Heck's critics said he was blaming women who had cervical cancer.
"He tended to collapse to the religious right very fast," said state Sen. Michael Schneider, a Democrat and fellow Catholic. "I was personally offended with his vote. I thought, 'my God, of anybody who would take that stance, a medical doctor shouldn't.'"
Heck, 49, said he opposed the measure because the vaccine was new and he feared any potential side-effects had not been fully explored. He lost his state senate seat by more than 700 votes in 2008 after critics hounded him about his vaccine vote.

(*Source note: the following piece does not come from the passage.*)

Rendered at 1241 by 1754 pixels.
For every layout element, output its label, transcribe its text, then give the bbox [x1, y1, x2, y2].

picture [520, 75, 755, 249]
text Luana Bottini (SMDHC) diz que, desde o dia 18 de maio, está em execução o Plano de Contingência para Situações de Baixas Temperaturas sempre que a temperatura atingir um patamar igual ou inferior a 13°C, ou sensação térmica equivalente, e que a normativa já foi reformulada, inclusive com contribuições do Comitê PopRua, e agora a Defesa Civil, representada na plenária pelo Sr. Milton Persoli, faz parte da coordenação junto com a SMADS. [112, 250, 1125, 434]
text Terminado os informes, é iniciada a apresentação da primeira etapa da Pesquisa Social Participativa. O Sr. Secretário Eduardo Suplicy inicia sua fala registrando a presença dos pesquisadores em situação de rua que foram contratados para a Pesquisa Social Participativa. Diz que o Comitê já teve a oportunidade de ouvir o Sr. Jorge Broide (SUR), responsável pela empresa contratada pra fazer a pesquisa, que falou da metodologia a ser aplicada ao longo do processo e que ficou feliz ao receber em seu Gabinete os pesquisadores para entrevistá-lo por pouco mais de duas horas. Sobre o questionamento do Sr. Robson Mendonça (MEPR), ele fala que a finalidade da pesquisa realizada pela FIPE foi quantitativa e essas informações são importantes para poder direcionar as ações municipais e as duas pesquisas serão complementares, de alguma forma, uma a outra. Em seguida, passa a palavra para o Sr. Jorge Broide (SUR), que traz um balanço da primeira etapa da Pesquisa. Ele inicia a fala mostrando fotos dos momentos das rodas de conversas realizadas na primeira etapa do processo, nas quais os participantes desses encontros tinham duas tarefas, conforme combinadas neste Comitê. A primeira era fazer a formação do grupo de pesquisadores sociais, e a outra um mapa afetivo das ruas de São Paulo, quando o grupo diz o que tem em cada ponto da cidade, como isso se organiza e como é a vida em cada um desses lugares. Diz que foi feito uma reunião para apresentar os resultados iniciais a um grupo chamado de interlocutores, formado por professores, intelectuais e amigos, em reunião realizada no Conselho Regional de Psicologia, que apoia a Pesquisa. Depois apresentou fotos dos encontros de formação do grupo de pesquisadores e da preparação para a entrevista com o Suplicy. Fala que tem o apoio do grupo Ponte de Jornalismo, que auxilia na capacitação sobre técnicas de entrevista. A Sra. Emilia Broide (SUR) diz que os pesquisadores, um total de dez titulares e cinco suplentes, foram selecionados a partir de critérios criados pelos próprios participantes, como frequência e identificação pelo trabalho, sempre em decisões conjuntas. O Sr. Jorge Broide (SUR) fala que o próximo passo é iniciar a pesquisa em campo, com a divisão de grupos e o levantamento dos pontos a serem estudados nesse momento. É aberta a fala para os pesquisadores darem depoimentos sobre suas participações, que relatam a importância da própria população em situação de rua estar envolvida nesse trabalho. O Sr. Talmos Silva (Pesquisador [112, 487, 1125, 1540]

Titus, 60, served in the Nevada Senate from 1989 through 2005. She ran for governor against then Rep. Jim Gibbons in 2006, but was bested by 23,000 votes after Republicans painted her as a tax-and-spend politician.
She returned two years later to the political forefront and captured her congressional district by nearly 18,000 votes.
In Congress, she has blasted banks for not lending more freely after a federal bailout and chided Democrats for not selling the health care law, which she has championed in Washington and in her district.
National Democrats hope her take-no-prisoners strategy will keep her in office.
"People recognize her for the fighter she is," said Rep. Chris Van Hollen, chairman of the Democratic Congressional Campaign Committee. "It is clearly a competitive district, but it is one that we feel confidant that we are going to win."